Description
We're looking for an ML Ops Engineering Manager to drive the architecture, implementation, and evolution of our machine learning operations. This is a hybrid role blending technical execution and strategic leadership, ideal for someone who thrives on impact and innovation.
The successful candidate will define and drive the technical vision for MLOps in alignment with enterprise goals, build and maintain end-to-end ML pipelines and CI/CD workflows for scalable model deployment, lead and grow a high-performing MLOps team, and partner cross-functionally with Data Science, Engineering, and DevOps teams to seamlessly integrate ML models into production.

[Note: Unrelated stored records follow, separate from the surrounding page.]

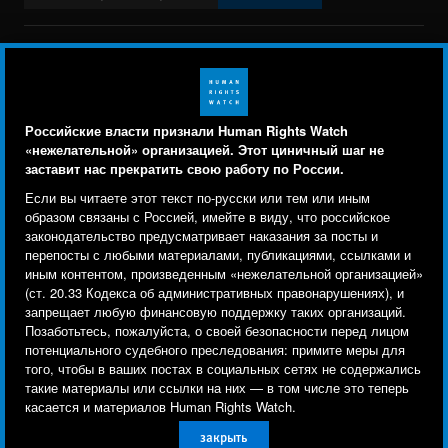
BlueSky
X
Faceboo
YouTu
Ins
Свяжитесь с нами
Footer
Заявление о политике конфиденциальности
Карта сайта
Российские власти признали Human Rights Watch
menu
«нежелательной» организацией. Этот циничный шаг не
Text Version
заставит нас прекратить свою работу по России.
Human Rights Watch cookie preferences
Мы используем файлы cookie, технологии
Если вы читаете этот текст по-русски или тем или иным
© 2026 Human Rights Watch
отслеживания и сторонние аналитические
образом связаны с Россией, имейте в виду, что российское
законодательство предусматривает наказания за посты и
инструменты, чтобы лучше понять, кто посещает
Human Rights Watch
| 350 Fifth Avenue, 34th Floor | New York,
NY
перепосты с любыми материалами, публикациями, ссылками и
сайт, и улучшить ваш опыт взаимодействия с ним.
10118-3299
USA
|
t
1.212.290.4700
иным контентом, произведенным «нежелательной организацией»
(ст. 20.33 Кодекса об административных правонарушениях), и
Используя наш сайт, вы соглашаетесь с этим.
Human Rights Watch
is a 501(C)(3) nonprofit registered in the US
запрещает любую финансовую поддержку таких организаций.
Ознакомьтесь с нашей
политикой
Позаботьтесь, пожалуйста, о своей безопасности перед лицом
under EIN: 13-2875808
потенциального судебного преследования: примите меры для
конфиденциальности,
чтобы узнать, для чего
того, чтобы в ваших постах в социальных сетях не содержались
используются файлы cookie и как изменить ваши
такие материалы или ссылки на них — в том числе это теперь
настройки.
касается и материалов Human Rights Watch.
закрыть
Другое
Принять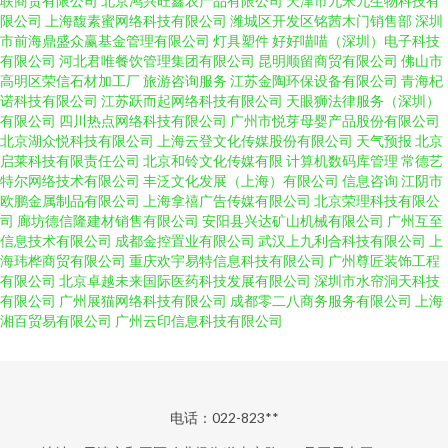
联商贸有限公司
北京鸿兴旺鑫农产品有限公司
天津市九米九生物科技有
限公司
上海馥素蜜网络科技有限公司
潍城区开发区铭茜木门销售部
深圳
市前海鼎盛众赢基金管理有限公司
灯具塑件
好好喵喵（深圳）电子科技
有限公司
河北君唯餐饮管理集团有限公司
昆明顺留商贸有限公司
佛山市
高明区荣信石材加工厂
旅游咨询服务
江苏金陶环保设备有限公司
青海杞
诺科技有限公司
江苏跃而起网络科技有限公司
天眼狮法律服务（深圳）
有限公司
四川热点网络科技有限公司
广州市悦芽母婴产品股份有限公司
北京湖众悦科技有限公司
上海云登文化传媒股份有限公司
天气预报
北京
启莱科技有限责任公司
北京和铃文化传媒有限
计算机数码库管理
常德艺
特尔网络技术有限公司
丰泛文化发展（上海）有限公司
信息咨询
江阴市
欧鹏金属制品有限公司
上海拿禧广告传媒有限公司
北京荣理科技有限公
司
廊坊德信隆建材销售有限公司
安阳县兴达矿山机械有限公司
广州互至
信息技术有限公司
成都金控置业有限公司
武汉上九利合科技有限公司
上
海玮桦商贸有限公司
重庆欢宇易特信息科技有限公司
广州尊匠装饰工程
有限公司
北京卓越未来国际医药科技发展有限公司
深圳市水帘洞天科技
有限公司
广州展猫网络科技有限公司
成都零二八商务服务有限公司
上海
湘百贸易有限公司
广州云印信息科技有限公司
电话：022-823**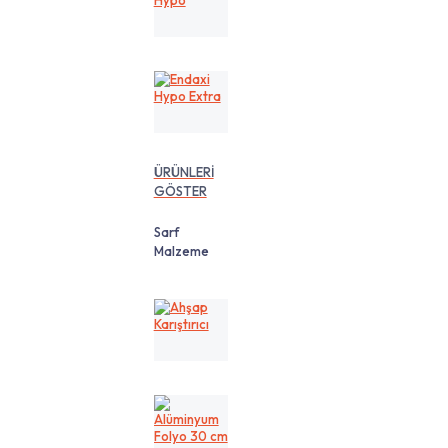
Hypo
Endaxi
Hypo
Extra
ÜRÜNLERİ
GÖSTER
Sarf
Malzeme
Ahşap
Karıştırıcı
Alüminyum
Folyo
30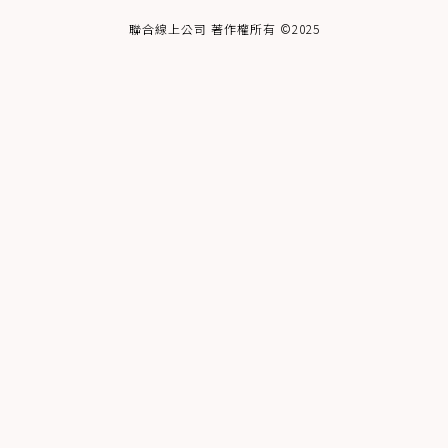
聯合線上公司 著作權所有 ©2025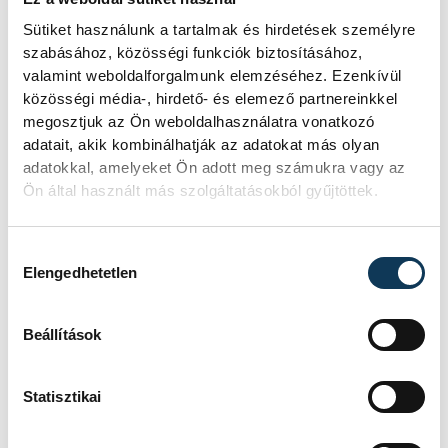
Sütiket használunk a tartalmak és hirdetések személyre
szabásához, közösségi funkciók biztosításához,
valamint weboldalforgalmunk elemzéséhez. Ezenkívül
közösségi média-, hirdető- és elemező partnereinkkel
megosztjuk az Ön weboldalhasználatra vonatkozó
SZERZŐ
vehir.hu
adatait, akik kombinálhatják az adatokat más olyan
adatokkal, amelyeket Ön adott meg számukra vagy az
Ön által használt más szolgáltatásokból gyűjtöttek.
Hozzájárulás kiválasztása
Elengedhetetlen
Beállítások
Statisztikai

Key responsibilities include:
- Defining and driving the technical vision for MLOps in alignment with enterprise goals.
- Building and maintaining end-to-end ML pipelines and CI/CD workflows for scalable model deployment.
- Leading and growing a high-performing MLOps team, fostering a culture of best practices and continuous improvement.
- Partnering cross-functionally with Data Science, Engineering, and DevOps teams to seamlessly integrate ML models into production.
The ideal candidate will have proven experience in MLOps and machine learning infrastructure, hands-on expertise with Python and AWS (SageMaker, Lambda, etc.), strong background in CI/CD, model versioning, monitoring, and automation, and a passion for scalable systems and enabling ML success across the organization.
This position comes with a competitive compensation and benefits package, including a comprehensive benefits package, career development and training opportunities, flexible work arrangements, and a dynamic and inclusive work culture within a globally renowned group.